• **Exercise goal**
In each listing, swap "photo" for "image" and write out the lines again with nothing else changed. Leave the pictures out.

┌─ Materials provided

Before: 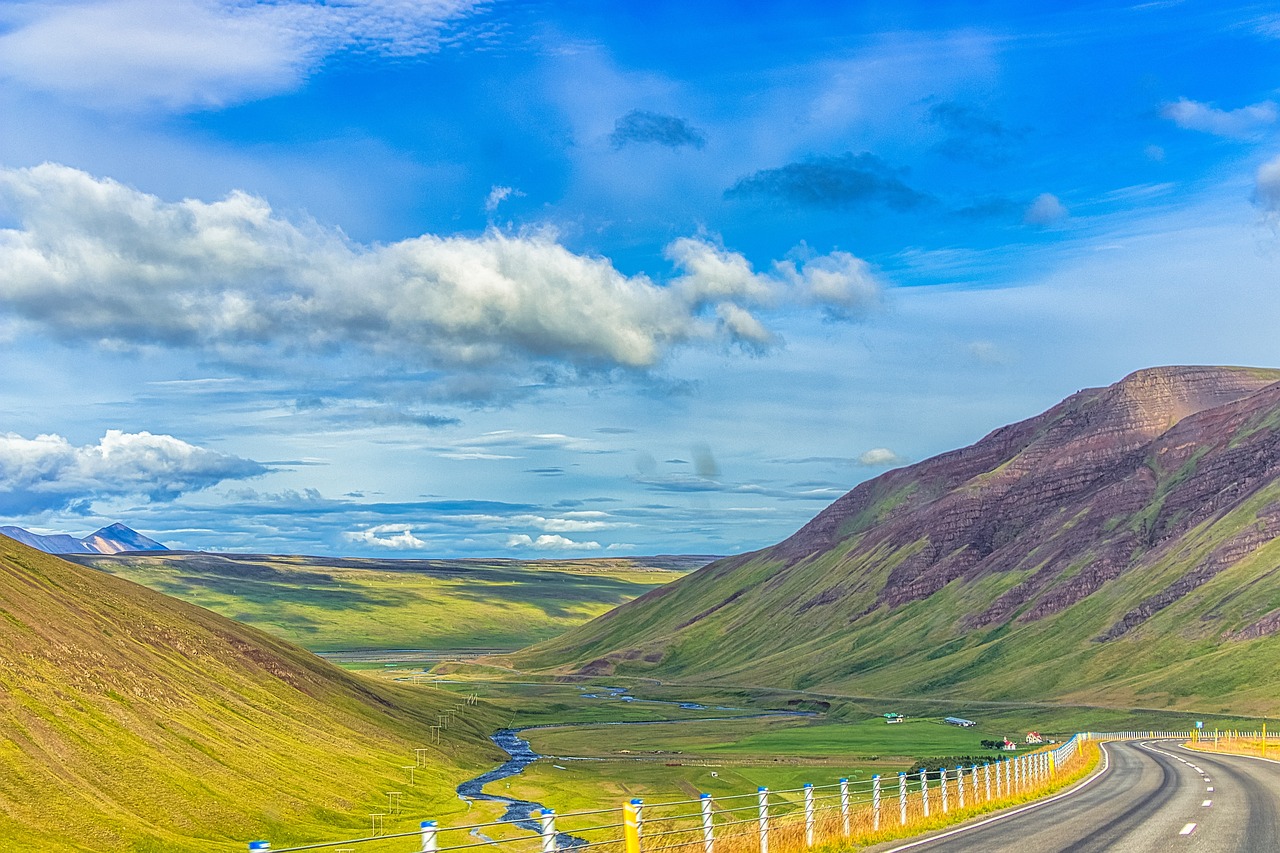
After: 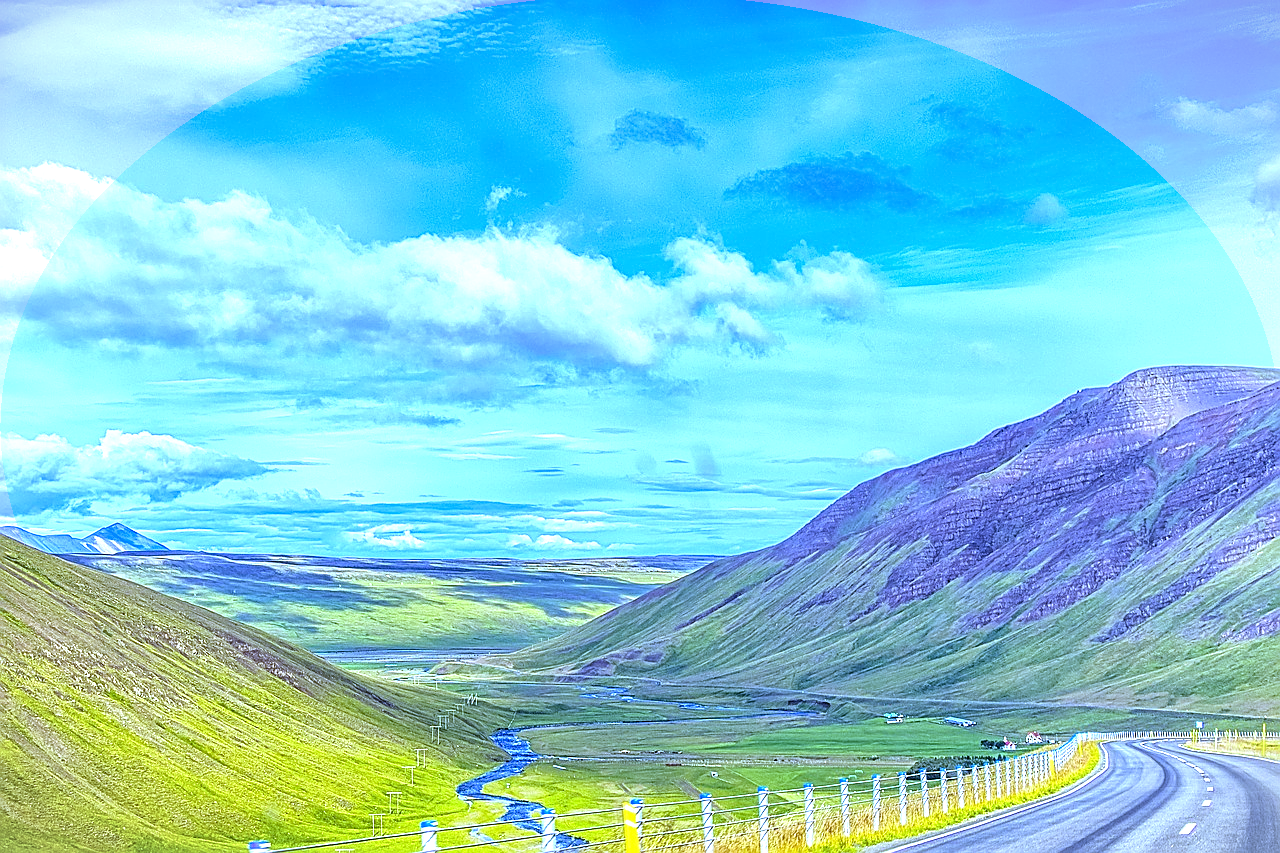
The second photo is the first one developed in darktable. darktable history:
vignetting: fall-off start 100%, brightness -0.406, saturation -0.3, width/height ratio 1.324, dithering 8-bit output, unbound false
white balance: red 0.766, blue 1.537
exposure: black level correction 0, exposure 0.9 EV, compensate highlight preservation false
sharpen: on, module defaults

└─

• **Solved problem**
Before: 
After: 
The second image is the first one developed in darktable. darktable history:
vignetting: fall-off start 100%, brightness -0.406, saturation -0.3, width/height ratio 1.324, dithering 8-bit output, unbound false
white balance: red 0.766, blue 1.537
exposure: black level correction 0, exposure 0.9 EV, compensate highlight preservation false
sharpen: on, module defaults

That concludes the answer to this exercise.